Questions for a Prospective Rector Candidate to Ask the Search Committee

The calling of a new rector is a discernment process for both the candidate and the search committee. I have participated in four rector searches as a candidate and overseen numerous searches as a canon to the ordinary. I have found that most of the emphasis seems to be on the search committee and its discernment of which priest God might be calling to serve a church as rector.

While it is true that the candidate does not really have a call to serve a given parish until that parish does, in fact, extend a call, that does not mean the candidate is a passive responder to the lead of the search committee/vestry. In most searches I have overseen, the priest responds to the questions of the search committee but seldom has any really searching questions about being a good fit.

Two complementary needs are at work in the relationship between a prospective rector and the search committee, as well as the vestry:

  1. The search committee needs to know if the prospective rector’s vision, personal ministry goals, and leadership style is compatible with its sense of the parish.

A word to the wise about vision: when asked, “What is your vision for our parish?” the wise priest will respond, “I don’t have a vision for your parish. The parish vision is already written on the hearts of your parishioners. It is passed silently from generation to generation. My task is to listen to your stories and together discern and articulate what that vision is.”

  1. And the priest needs to know whether parishioners will allow this prospective rector to lead them in a direction that they actually want to go. The priest needs to learn the lay of the land. What drives these parishioners? What are their hopes and dreams? What are their perceived needs?

The purpose of this essay is to provide the prospective rector with a good beginning to that listening. Here is an exercise for the prospective candidate to learn things about the parish.

Ask the search committee or vestry to set aside an hour for this exercise. Set up all the chairs in a circle. Here are the questions.

  1. Go around the circle and ask: How long have you been coming to St. Paul’s? What attracted you to St. Paul’s? What keeps you here? The answer to this question will give the candidate a sense of what attracts people to this church and how the church might have changed over the years.
  2. You say you want a priest who is collaborative. What do you mean by “collaborative”? Give me some examples. Also, give me some examples, without naming names, of times in the near past when the rector was not This is a sensitive question. The candidate should guide this conversation very gently. This question will probably raise issues of conflict in the congregation.

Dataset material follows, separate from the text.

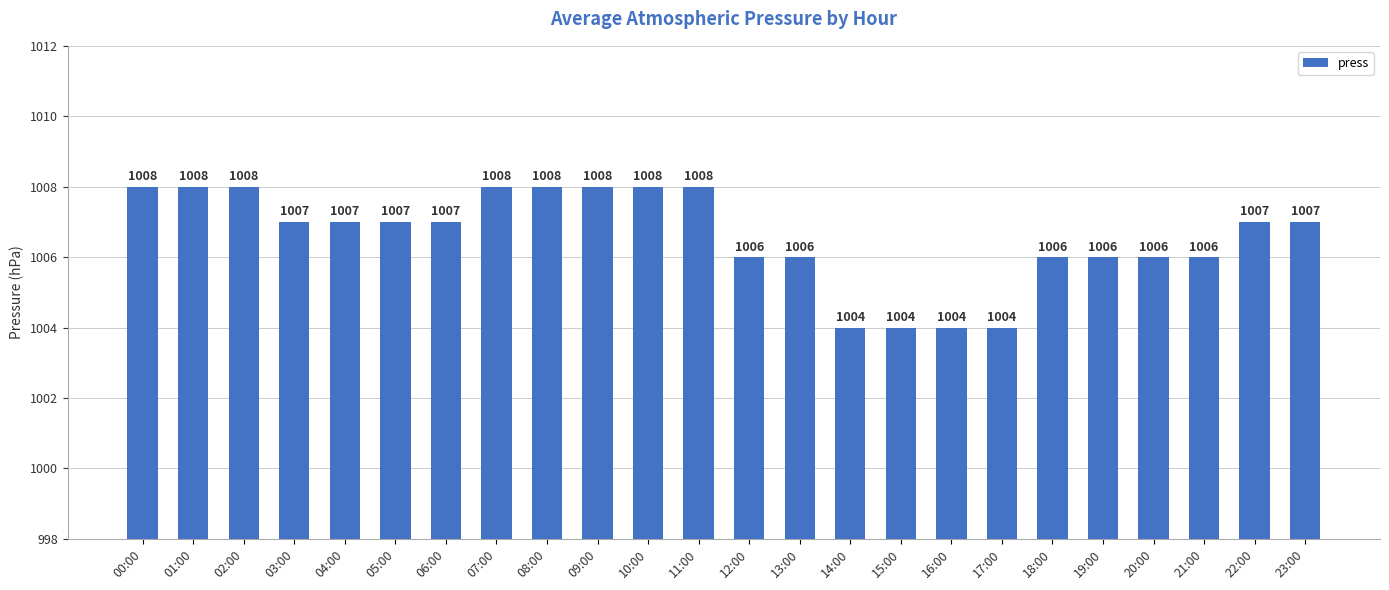

What is the label of the 7th bar from the left?

06:00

When a search committee says things like “We want a collaborative leader,” “We want a more traditional priest,” or “We want a rector who won’t come in and change everything,” its members have in mind a specific conflict.
  3. Tell me three things going well at St. Paul’s. Tell me three things that can be improved. As leaders in the congregation, these men and women will have the most acute understanding of the general health of the congregation, as well as the beginning of a to-do list for the new rector. The candidate should also consider asking what specific recommendations they suggest to improve or remedy those shortcomings.
  4. What do people say about St. Paul’s at the local coffee shop? This question asks about the reach or influence of the church in the community. If the candidate has time before meeting with the vestry/search committee, consider going to a local coffee shop and grocery store and ask for directions to St. Paul’s.
  5. Who are the parish heroes? Why are they remembered fondly? These questions give the candidate an understanding of what the church values.
  6. What stories can you tell me about St. Paul’s at its best, or when you were most proud of your church? This question speaks to the vision of the parish and reveals when the church was living into its vision. Members may not be able to articulate their vision, or they may have a vision statement, but this question will reveal whether their vision statement accords with their self-understanding of God’s divine purpose for their church.
  7. What have been the major arguments in the church in the past decade? Awareness of church conflict will give the prospective rector insight into the vision of the parish by revealing times when this parish did not live into the aspirations of its vision statement.

One final word to the priest about the search: you are discerning a call, not interviewing for a job. These questions are aimed at helping you discern whether the church’s vision of God’s purpose in calling this church into existence is compatible with the priest’s understanding of a call to live out the vision that God has given her as a leader in the church.